◆ Task brief
For the material that follows, state the number of lines where "have" occurs, and add nothing.

--------

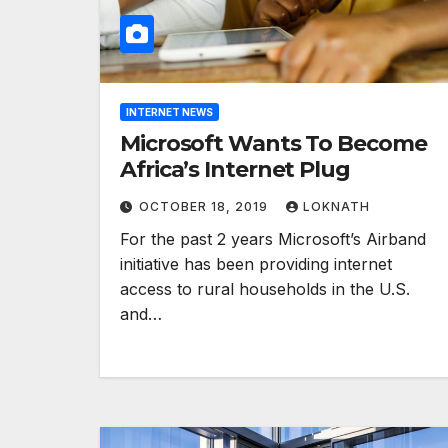
INTERNET NEWS
Microsoft Wants To Become
Africa’s Internet Plug
OCTOBER 18, 2019
LOKNATH
For the past 2 years Microsoft’s Airband
initiative has been providing internet
access to rural households in the U.S.
and…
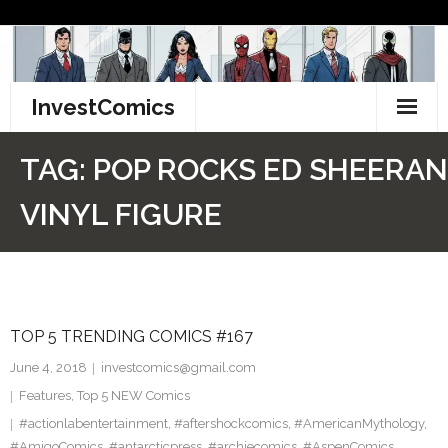
Skip
to
content
InvestComics
TikTok
TAG:
POP ROCKS ED SHEERAN
Instagram
VINYL FIGURE
LinkedIn
Facebook
TOP 5 TRENDING COMICS #167
Pinterest
June 4, 2018
investcomics@gmail.com
Twitter
Features
,
Top 5 NEW Comics
#actionlabentertainment
,
#aftershockcomics
,
#AmericanMythology
,
#AmigoComics
,
#antarcticpress
,
#archiecomics
,
#AspenComics
,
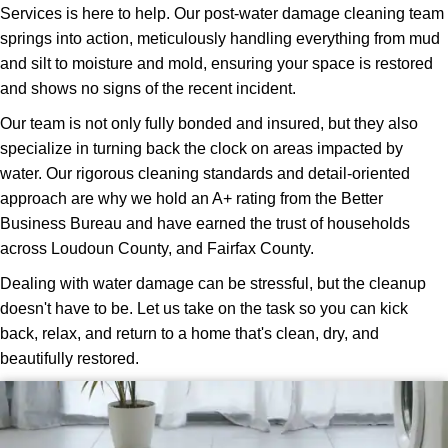
Services is here to help. Our post-water damage cleaning team
springs into action, meticulously handling everything from mud
and silt to moisture and mold, ensuring your space is restored
and shows no signs of the recent incident.
Our team is not only fully bonded and insured, but they also
specialize in turning back the clock on areas impacted by
water. Our rigorous cleaning standards and detail-oriented
approach are why we hold an A+ rating from the Better
Business Bureau and have earned the trust of households
across Loudoun County, and Fairfax County.
Dealing with water damage can be stressful, but the cleanup
doesn't have to be. Let us take on the task so you can kick
back, relax, and return to a home that's clean, dry, and
beautifully restored.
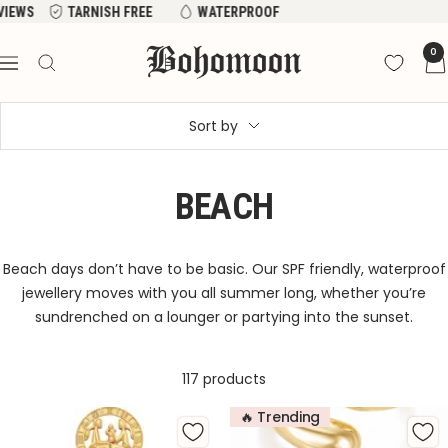
Skip
WS
TARNISH FREE
WATERPROOF
to
Bohomoon
0
content
Navigation
Sort by
BEACH
Beach days don’t have to be basic. Our SPF friendly, waterproof
jewellery moves with you all summer long, whether you’re
sundrenched on a lounger or partying into the sunset.
117 products
🔥 Trending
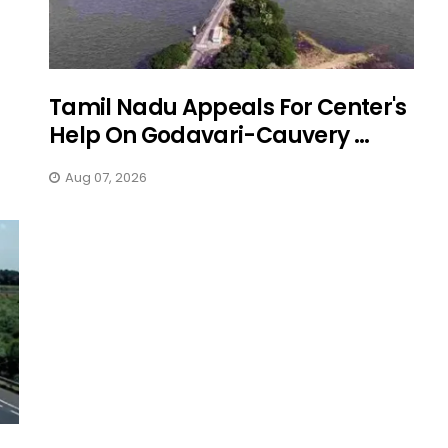
Tamil Nadu Appeals For Center's
Help On Godavari-Cauvery ...
Aug 07, 2026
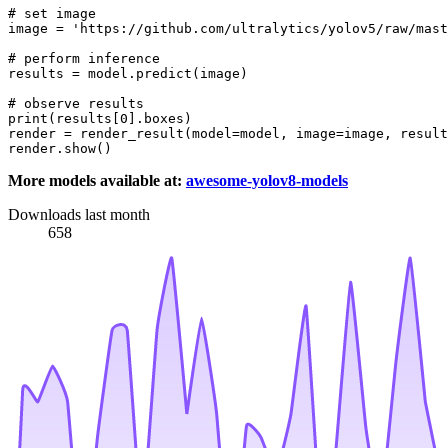
# set image
image = 
'https://github.com/ultralytics/yolov5/raw/mast
# perform inference
results = model.predict(image)

# observe results
print
(results[
0
].boxes)

render = render_result(model=model, image=image, result
More models available at:
awesome-yolov8-models
Downloads last month
658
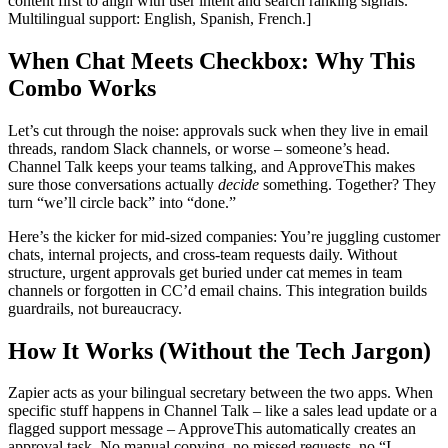
content first to align with user intent and search ranking signals.
Multilingual support: English, Spanish, French.]
When Chat Meets Checkbox: Why This
Combo Works
Let’s cut through the noise: approvals suck when they live in email
threads, random Slack channels, or worse – someone’s head.
Channel Talk keeps your teams talking, and ApproveThis makes
sure those conversations actually
decide
something. Together? They
turn “we’ll circle back” into “done.”
Here’s the kicker for mid-sized companies: You’re juggling customer
chats, internal projects, and cross-team requests daily. Without
structure, urgent approvals get buried under cat memes in team
channels or forgotten in CC’d email chains. This integration builds
guardrails, not bureaucracy.
How It Works (Without the Tech Jargon)
Zapier acts as your bilingual secretary between the two apps. When
specific stuff happens in Channel Talk – like a sales lead update or a
flagged support message – ApproveThis automatically creates an
approval task. No manual copying, no missed requests, no “I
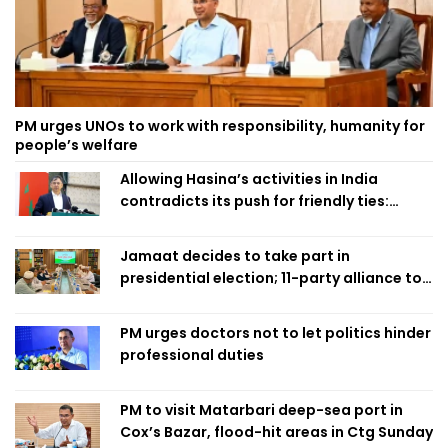
PM urges UNOs to work with responsibility, humanity for
people’s welfare
Allowing Hasina’s activities in India
contradicts its push for friendly ties:
Home Minister
Jamaat decides to take part in
presidential election; 11-party alliance to
finalise candidacy
PM urges doctors not to let politics hinder
professional duties
PM to visit Matarbari deep-sea port in
Cox’s Bazar, flood-hit areas in Ctg Sunday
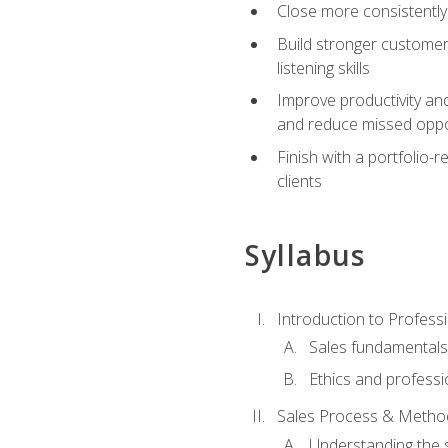
Close more consistently
Build stronger customer
listening skills
Improve productivity an
and reduce missed oppo
Finish with a portfolio
clients
Syllabus
Introduction to Professi
Sales fundamental
Ethics and professi
Sales Process & Metho
Understanding the s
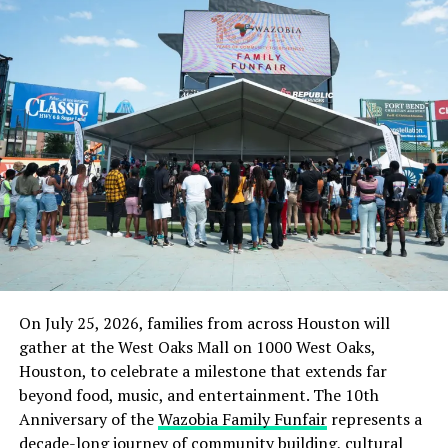
On July 25, 2026, families from across Houston will
gather at the West Oaks Mall on 1000 West Oaks,
Houston, to celebrate a milestone that extends far
beyond food, music, and entertainment. The 10th
Anniversary of the
Wazobia Family Funfair
represents a
decade-long journey of community building, cultural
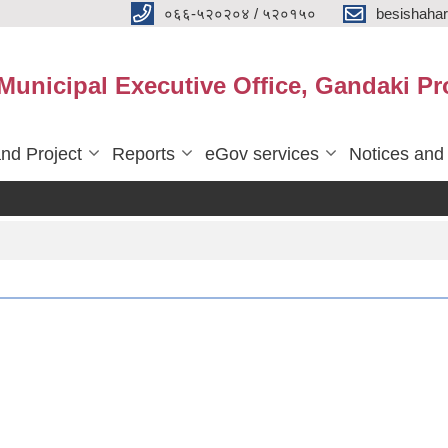
०६६-५२०२०४ / ५२०१५०
besishaha
 Municipal Executive Office, Gandaki Pr
nd Project
Reports
eGov services
Notices and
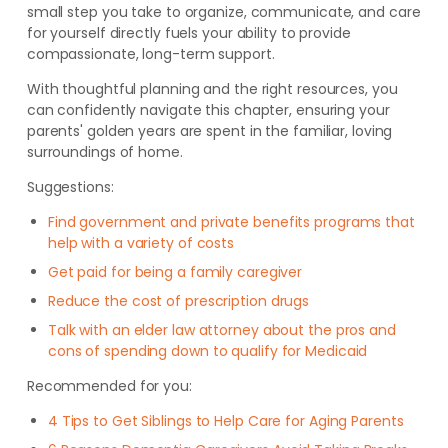
small step you take to organize, communicate, and care
for yourself directly fuels your ability to provide
compassionate, long-term support.
With thoughtful planning and the right resources, you
can confidently navigate this chapter, ensuring your
parents' golden years are spent in the familiar, loving
surroundings of home.
Suggestions:
Find government and private benefits programs that
help with a variety of costs
Get paid for being a family caregiver
Reduce the cost of prescription drugs
Talk with an elder law attorney about the pros and
cons of spending down to qualify for Medicaid
Recommended for you:
4 Tips to Get Siblings to Help Care for Aging Parents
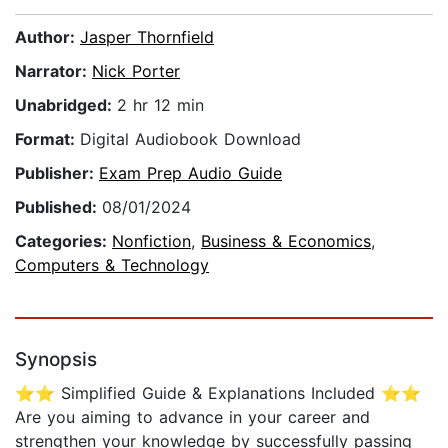
Author:
Jasper Thornfield
Narrator:
Nick Porter
Unabridged:
2 hr 12 min
Format:
Digital Audiobook Download
Publisher:
Exam Prep Audio Guide
Published:
08/01/2024
Categories:
Nonfiction
,
Business & Economics
,
Computers & Technology
Synopsis
⭐⭐ Simplified Guide & Explanations Included ⭐⭐
Are you aiming to advance in your career and
strengthen your knowledge by successfully passing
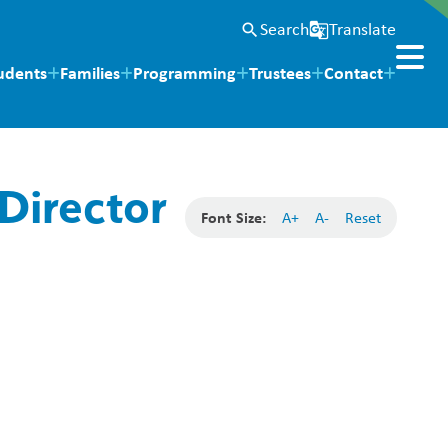
Search
Translate
search
g_translate
udents
Families
Programming
Trustees
Contact
Director
Font Size:
A+
A-
Reset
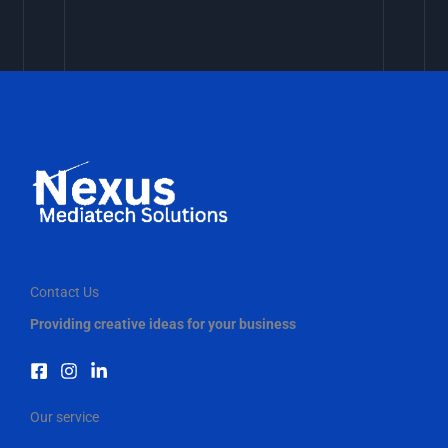
Contact Us
Providing creative ideas for your business
Our service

--------

◆ Your solution
3